Tartarus Press
- Founded: 1990
- Country of origin: United Kingdom
- Headquarters location: Carlton, Coverdale, North Yorkshire
- Key people: R. B. Russell and Rosalie Parker
- Publication types: Books, journals
- Fiction genres: Fantasy
- Official website: www.tartaruspress.com

= Tartarus Press =

English independent book publisher

Tartarus Press is an independent book publisher in Coverdale in North Yorkshire, England.

==Background==
Tartarus Press is run by R. B. Russell and Rosalie Parker. It publishes classic and contemporary works of supernatural and strange fiction. Tartarus classic authors include David Lindsay, Arthur Machen, Walter de la Mare, Oliver Onions and Edna W. Underwood, and more modern authors include Sarban and Robert Aickman. Contemporary writers include Andrew Michael Hurley, Nike Sulway, Rhys Hughes, Mark Valentine, Angela Slatter, Reggie Oliver, Mark Samuels and Joel Lane. A twice-yearly journal, Wormwood, was devoted to discussion of fantastic, supernatural and decadent literature but has now ceased publication.

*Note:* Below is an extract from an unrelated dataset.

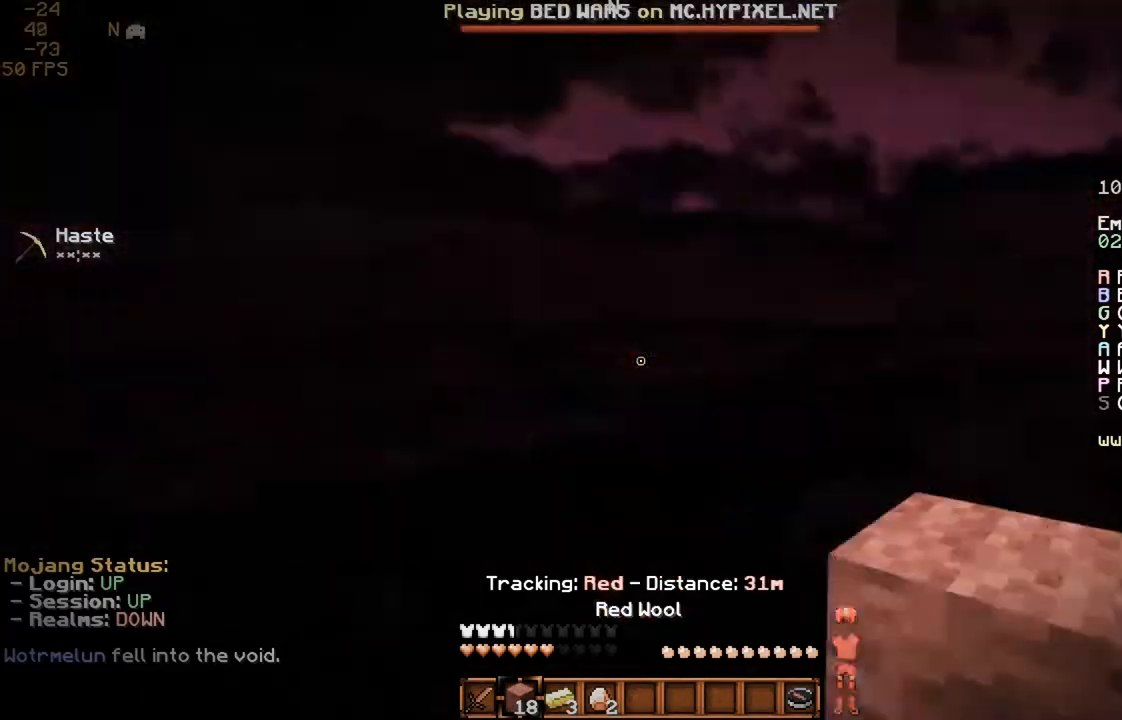
{"keys": ["space"], "mouse": [], "events": [[167, "mouse_right", "up"], [400, "space", "down"]]}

Tartarus won the World Fantasy Award "Special Award: Non-Professional" for their publishing in 2002, 2004, 2012, and 2015; and Strange Tales, their anthology of new short fiction, won the 2004 World Fantasy Award for Best Anthology of the year. The Horror Writers Association gave Tartarus Press the "Excellence in Speciality Press Publishing" award for 2009.

Notable books published by Tartarus Press include The Bitterwood Bible by Angela Slatter which won the World Fantasy Award for best Collection, and The Loney by Andrew Michael Hurley which won the Costa award, First Novel. In 2025 Tartarus Press published, in association with the Bronte Society, the first edition of A Book of Ryhmes by Charlotte Brontë, with an Introduction by Patti Smith.